I’m very open to this being my code that’s causing the problem. I’m using BinaryDocument for everything and maybe I’m not being very efficient with how I create ByteBufs. Also, I wrapped RxJava with RxScala so I could get a little more scala friendly support on the Observables. All of these things could be playing a factor.
Let me know what else you need from me or if you have some optimization tips for me. I appreciate your help with this.
@daschl, I can share whatever code you are interested in seeing, putting it out into a public repo in github. Which code do you want to see though? Do you want to see the new code where I’m now interacting with couch via the new api or do you want to see the old code where I was using the old couchbase client that was spymemcached based? Or are you looking to see what my load test harness looks like? Just let me know what you are looking for and I’ll try and get it together in a git repo to share.
@cbax007 awesome. Yes, I’m mostly interested in the new code that runs too slow. I want to figure out what’s the bottleneck and how far I can get it. We can take it from there then if we need more info to follow up.
I think the code which is isolated is probably the easiest to start out with.
@daschl, I’ve been profiling since my earlier post and one culprit I can see that’s causing issues in performance is my liberal use of the timeout combinator on observable. In my model, for a get for example, once I get the main observable returned from a call to bucket.get, I layer in the call to timeout before subscribing. I actually layer a few more combinators in (flatMap, map, elementAtOrDefault) to give various functionality, but as I removed these and profiled each time, they were not the problem. When I removed the timeout call, things started to perform better. I want my observables to emit an error downstream if they are not completed before a certain time and timeout seemed the best way to achieve this. Is there a better way to do this? Do I need to give timeout a different Scheduler or something?
In general I think placing a timeout at the very end, but having other various error handlers as tight as possible is a good idea. Of course sometimes you want to have more timeouts throughout the observable, but in my experience most of the time you want “do this whole thing, but make sure it takes no longer than N seconds”. Of course, if you wan to control different flows more tightly and retry/go somewhere else things are a little different.
@daschl, that helped out immensely in my little profiling sample. I pulled in rxjava 1.0.3 and that seems to have fixed the issue. I’m going to commit my changes and then let my nightly load test run tonight and verify the results tomorrow. I think this was a big part of why things were much slower. I bet I have a few more changes to make, but I’m hoping this uncorks things enough that we are good with the results. I’ll let you know how things look tomorrow. Thanks for the help with this.

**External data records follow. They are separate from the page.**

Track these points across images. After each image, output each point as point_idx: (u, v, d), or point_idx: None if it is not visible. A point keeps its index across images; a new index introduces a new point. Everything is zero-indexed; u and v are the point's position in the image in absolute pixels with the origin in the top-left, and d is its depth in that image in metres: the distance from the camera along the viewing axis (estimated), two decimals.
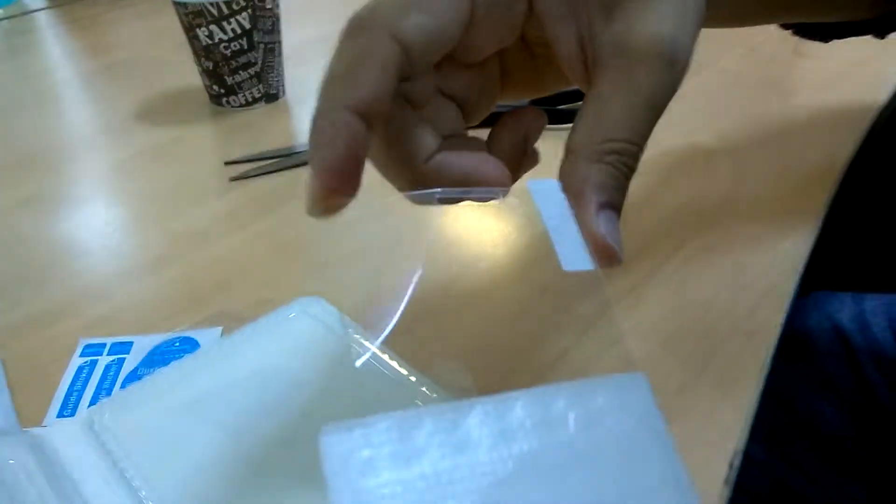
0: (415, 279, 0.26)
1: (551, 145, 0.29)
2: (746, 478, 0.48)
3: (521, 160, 0.29)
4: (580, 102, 0.26)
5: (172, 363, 0.35)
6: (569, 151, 0.25)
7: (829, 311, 0.54)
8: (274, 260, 0.44)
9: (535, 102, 0.38)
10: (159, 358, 0.36)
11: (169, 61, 0.75)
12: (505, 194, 0.27)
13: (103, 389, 0.35)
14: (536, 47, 0.29)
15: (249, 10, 0.59)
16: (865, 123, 0.54)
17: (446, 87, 0.29)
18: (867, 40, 0.41)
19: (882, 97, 0.57)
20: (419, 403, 0.32)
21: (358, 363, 0.34)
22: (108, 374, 0.35)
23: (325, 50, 0.25)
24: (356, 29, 0.25)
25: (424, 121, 0.28)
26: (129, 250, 0.46)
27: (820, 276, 0.51)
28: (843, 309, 0.54)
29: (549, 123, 0.30)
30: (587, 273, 0.23)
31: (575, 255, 0.23)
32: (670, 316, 0.37)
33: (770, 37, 0.47)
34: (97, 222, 0.50)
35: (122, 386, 0.35)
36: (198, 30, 0.59)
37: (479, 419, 0.22)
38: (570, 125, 0.25)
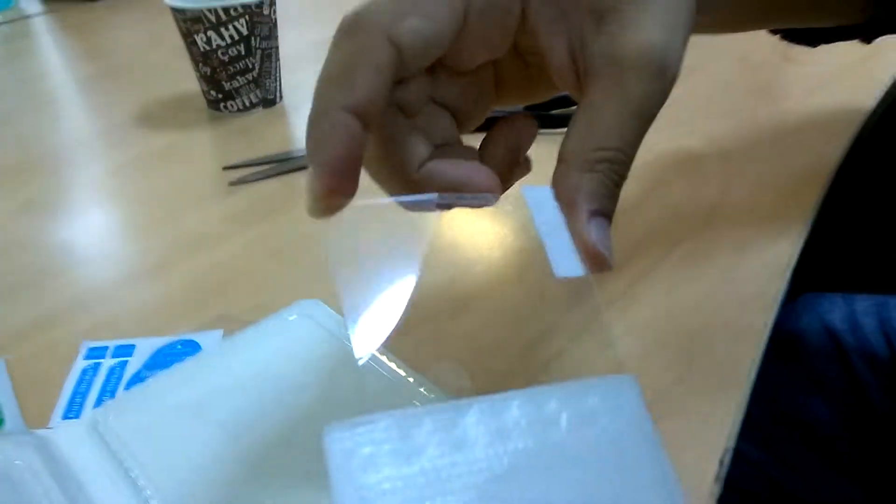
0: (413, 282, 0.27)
1: (545, 149, 0.30)
2: (739, 476, 0.49)
3: (513, 168, 0.29)
4: (574, 107, 0.26)
5: (174, 366, 0.36)
6: (561, 160, 0.25)
7: (821, 312, 0.55)
8: (273, 263, 0.45)
9: (528, 107, 0.39)
10: (162, 360, 0.37)
11: (167, 66, 0.75)
12: (496, 200, 0.27)
13: (107, 392, 0.35)
14: (529, 56, 0.29)
15: (247, 17, 0.59)
16: (854, 127, 0.55)
17: (440, 95, 0.29)
18: (855, 45, 0.41)
19: (870, 101, 0.58)
20: (417, 404, 0.32)
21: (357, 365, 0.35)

No worries, good to know. Actually with that info I’ll make the call to upgrade 2.0.3 (slated for january) to ship with 1.0.3 so that not more people are running into it. Note that it does not fix it for Java 6 (which we support), but its a first good step.
Please let me know if you find bottlenecks in our code, I’m always looking to make it faster.
@Sam_K one important thing that when you are using the BinaryDocument is that you always manually need to release the content() ByteBuf. Otherwise it will leak in the netty pool and lead to memory issues.
Can you dump your heap on OOM and send it over? So we can look at the top offenders and see what is causing the pressure.